Türkiye’nin cennet hurması ihracatının yüzde 80’lik kısmını karşılayan Denizli’nin Honaz ilçesinde hasadı tamamlanan hurmaların kurutma mesaisi başladı. Lezzetiyle damakta unutulmaz bir tat bırakan cennet hurmasının, bu yıl ilçe genelinde 13 bin dekar arazide 15 bin tona yakın rekolte elde edilmesi bekleniliyor. Yaş ve kuru olmak üzere iki çeşitten oluşan hurmaları kimi üreticiler ticari araçlara yükleyerek yurt içi ve yurt dışı pazarına açarken, kimisi ise evlerine getirerek hummalı çalışmaya başlıyor. Evlere götürülen hurmalar, ev ahalisi ve kadın işçilerin desteğiyle kabuk soyma işlemi yapılıyor. Kabukları soyulan hurmalar, özel yapım olan tezgahlardaki gereçlere özenle diziliyor. Bazı yerlerde ise hurmalar, geleneksel kurutma yöntemi olan evlerin çatısında veya kapı önlerinde kurutulmaya bırakılıyor. Arta kalan kabukları da sirke veya doğal gübre olarak değerlendiriliyor.
Yaklaşık 13-18 gün kurutmada kalan olgunlaşmamış cennet hurmaları günler sonra lezzetiyle sofralardaki yerini alıyor. Birçok hastalığa ve insan sağlığına iyi gelen cennet hurmasının içinde bulunun bol miktarda C vitaminin yanı sıra göz sağlığı, mide ve bağırsak hastalıklarına karşı faydalı olduğu biliniyor. Genellikle yaş ve kuru olarak tüketilen hurmanın kilogramı yaş olarak 6 ile 7 TL civarında iken, kurutulduğu zaman ise 80-90 TL gibi bir fiyatla alıcısına ulaşıyor.
“Çikolata gibi doğrayıp kurutuyoruz, lezzeti daha farklı oluyor”
Hurmanın soyulmasının ardından lezzetinin daha güzel bir tat verdiğini dile getiren üretici Fatma Yapsu, “Ben genelde soyma işlemi için işçi getiriyorum. Hep beraber soyuyoruz, asıyoruz doğruyoruz ve kurutma işlemini bu şekilde sürdürüyoruz. Soyma işlemi yapınca daha çok alıcısı oluyor. Bu meyvenin soyması daha güzel oluyor. Çikolata gibi doğrayıp kurutuyoruz, lezzeti daha farklı oluyor ve kabuklarını ise koyunlar yiyor. Bu son işlem ise yaklaşık 15 gün sürüyor” şeklinde konuştu.
“Teyzelerimiz teker teker elmaları soyarak kabuklarından ayırıyor”

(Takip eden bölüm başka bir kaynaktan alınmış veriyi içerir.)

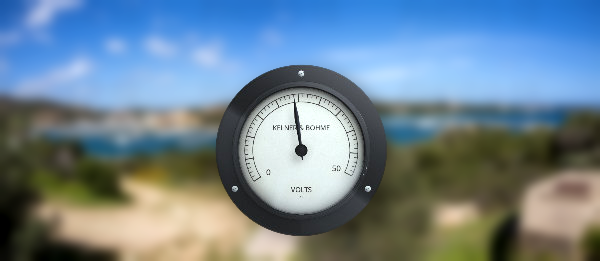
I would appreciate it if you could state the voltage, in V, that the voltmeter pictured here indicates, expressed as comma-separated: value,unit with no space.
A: 24,V
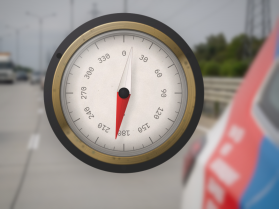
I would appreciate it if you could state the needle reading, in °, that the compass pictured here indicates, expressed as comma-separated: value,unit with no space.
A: 190,°
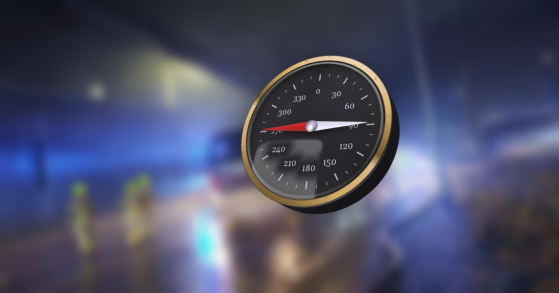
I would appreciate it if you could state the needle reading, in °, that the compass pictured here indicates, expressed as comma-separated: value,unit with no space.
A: 270,°
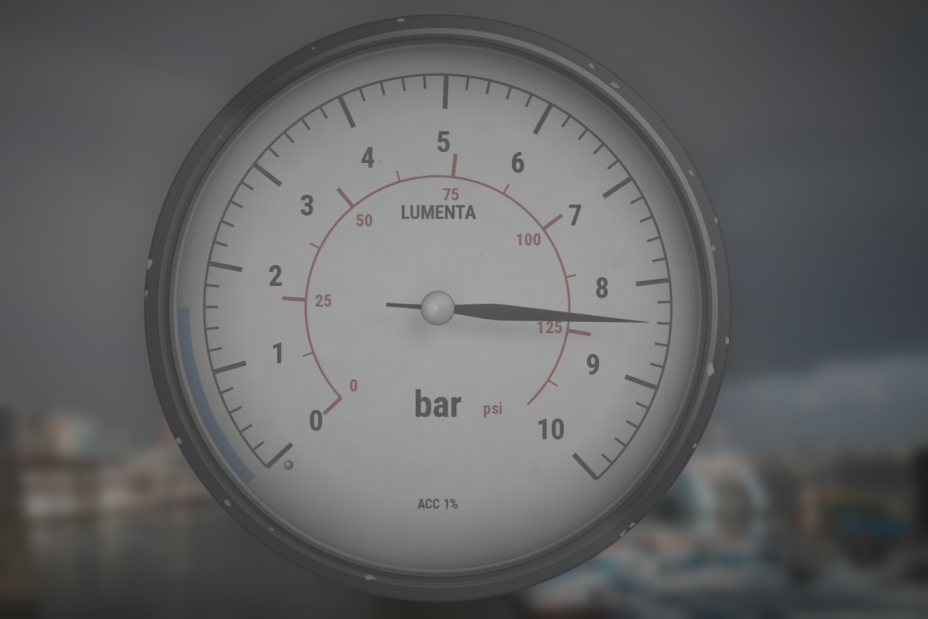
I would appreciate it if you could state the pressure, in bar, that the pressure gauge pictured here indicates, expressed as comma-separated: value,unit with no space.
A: 8.4,bar
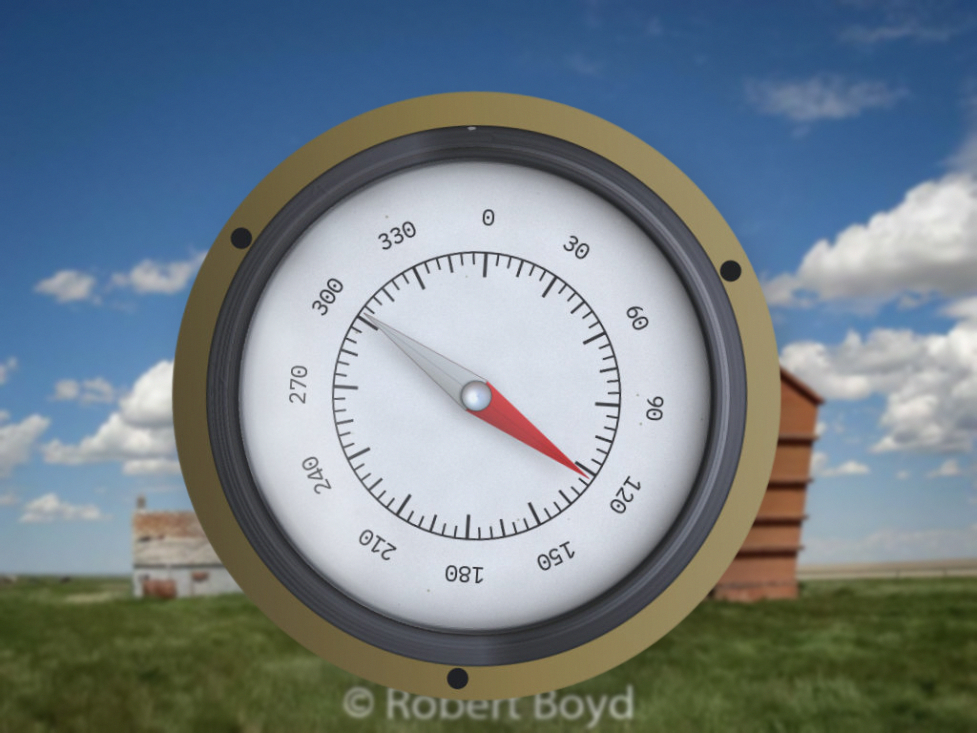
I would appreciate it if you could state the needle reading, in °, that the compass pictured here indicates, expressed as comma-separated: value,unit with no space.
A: 122.5,°
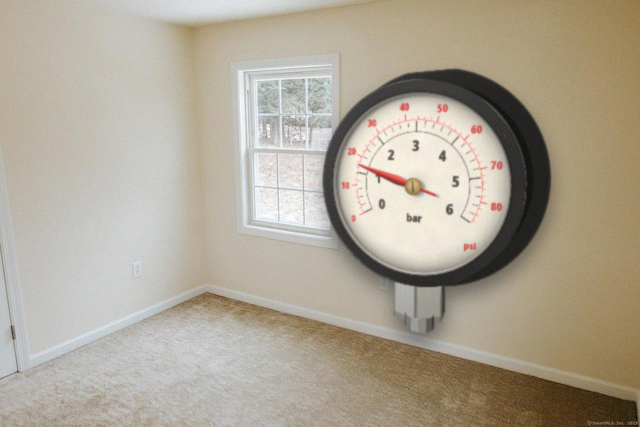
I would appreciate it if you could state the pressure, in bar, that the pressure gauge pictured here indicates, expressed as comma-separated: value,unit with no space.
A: 1.2,bar
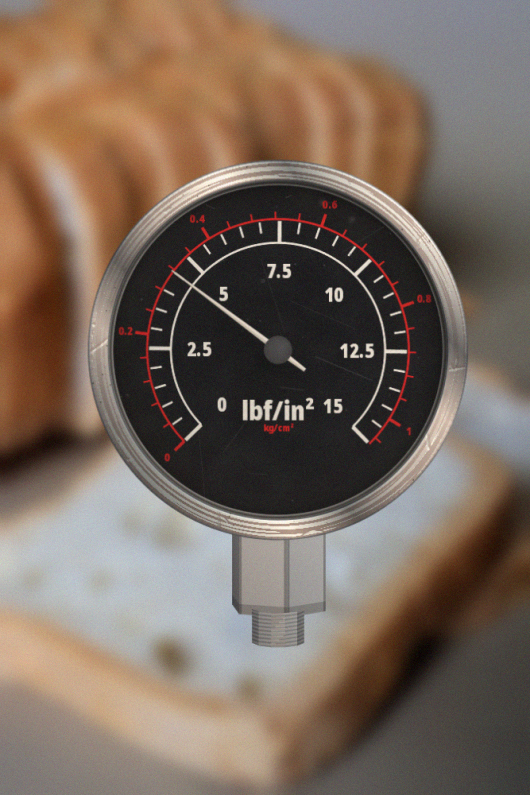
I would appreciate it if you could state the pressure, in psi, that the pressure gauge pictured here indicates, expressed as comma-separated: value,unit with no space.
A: 4.5,psi
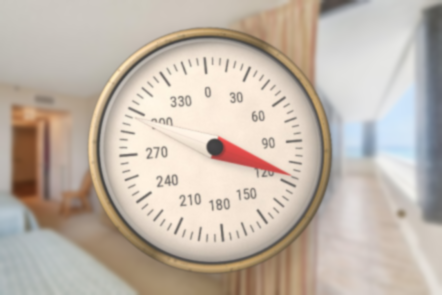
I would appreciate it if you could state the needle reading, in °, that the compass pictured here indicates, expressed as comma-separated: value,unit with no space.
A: 115,°
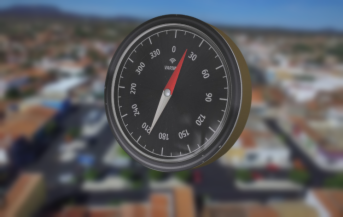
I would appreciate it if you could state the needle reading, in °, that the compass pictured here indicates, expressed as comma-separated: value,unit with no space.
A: 20,°
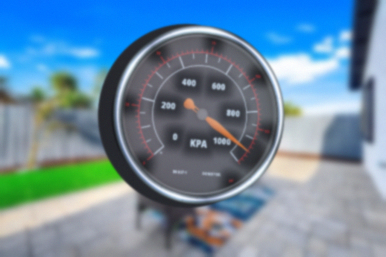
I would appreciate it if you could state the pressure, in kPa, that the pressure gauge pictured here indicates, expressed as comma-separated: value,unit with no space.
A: 950,kPa
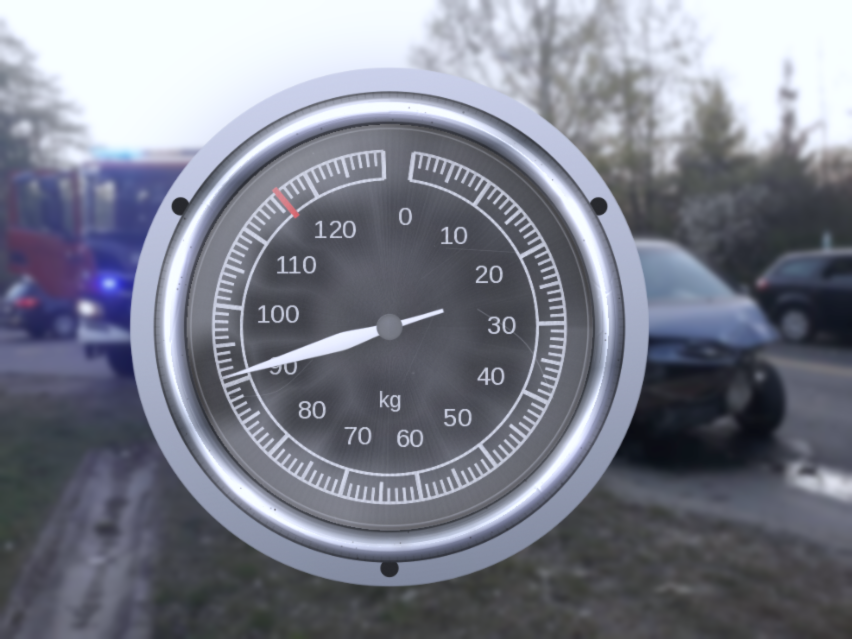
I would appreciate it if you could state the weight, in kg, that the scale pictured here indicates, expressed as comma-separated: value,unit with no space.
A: 91,kg
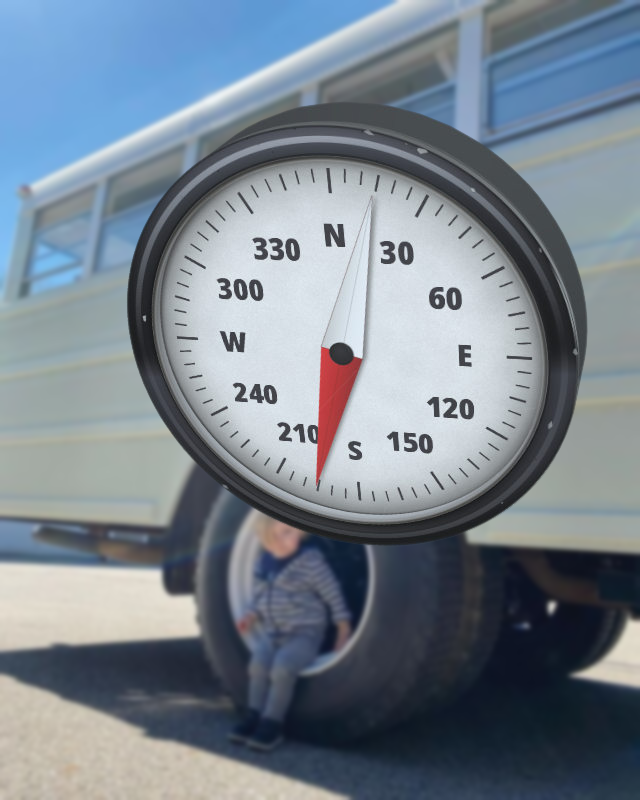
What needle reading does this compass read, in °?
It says 195 °
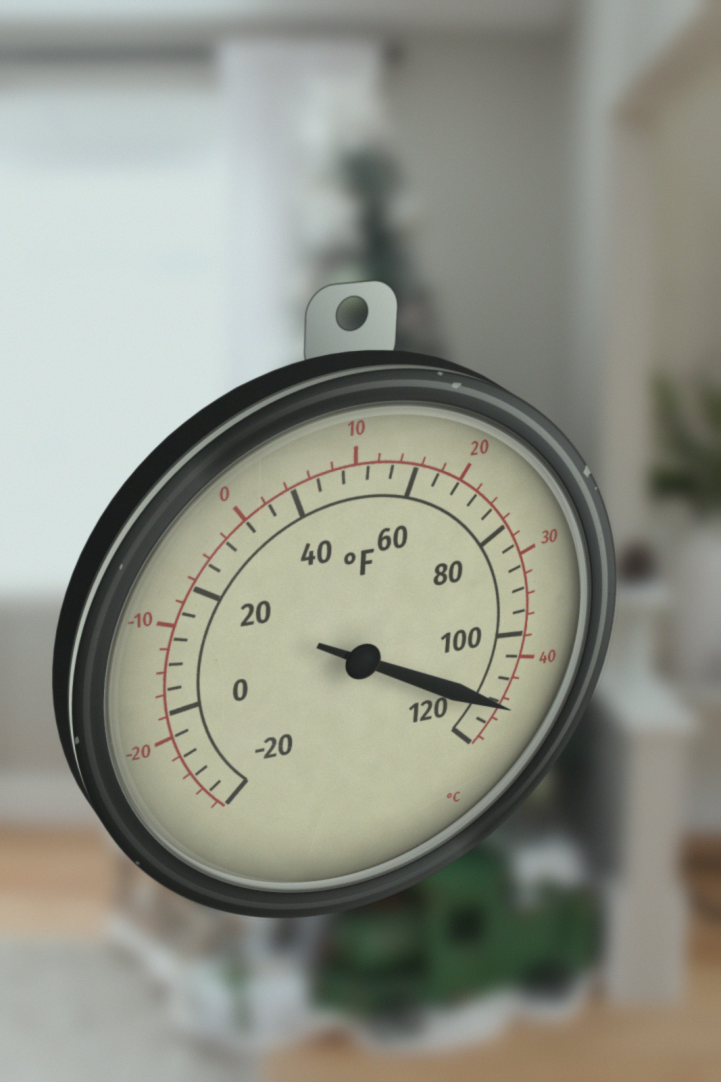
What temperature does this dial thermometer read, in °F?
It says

Dallarında özenle toplanan hurmaları titizlikle kurutma işlemini yaptıklarını söyleyen üretici Nilüfer Karaaslan ise “İlk başta elmalar tarladan toplanarak buraya getiriliyor. Sonrasında teyzelerimiz teker teker elmaları soyarak kabuklarından ayırıyor. Soyma işleminden sonra ben 1. ve 2. olarak ayırımlarını yapıyorum. En büyüklerini apart yardımıyla ayarladığımız alana asıyoruz. Orta boylarını ise iplere asıyoruz, en küçüklerini ve sapsız olanlarını farklı kurutarak cip için gönderiyoruz” ifadelerini kullandı.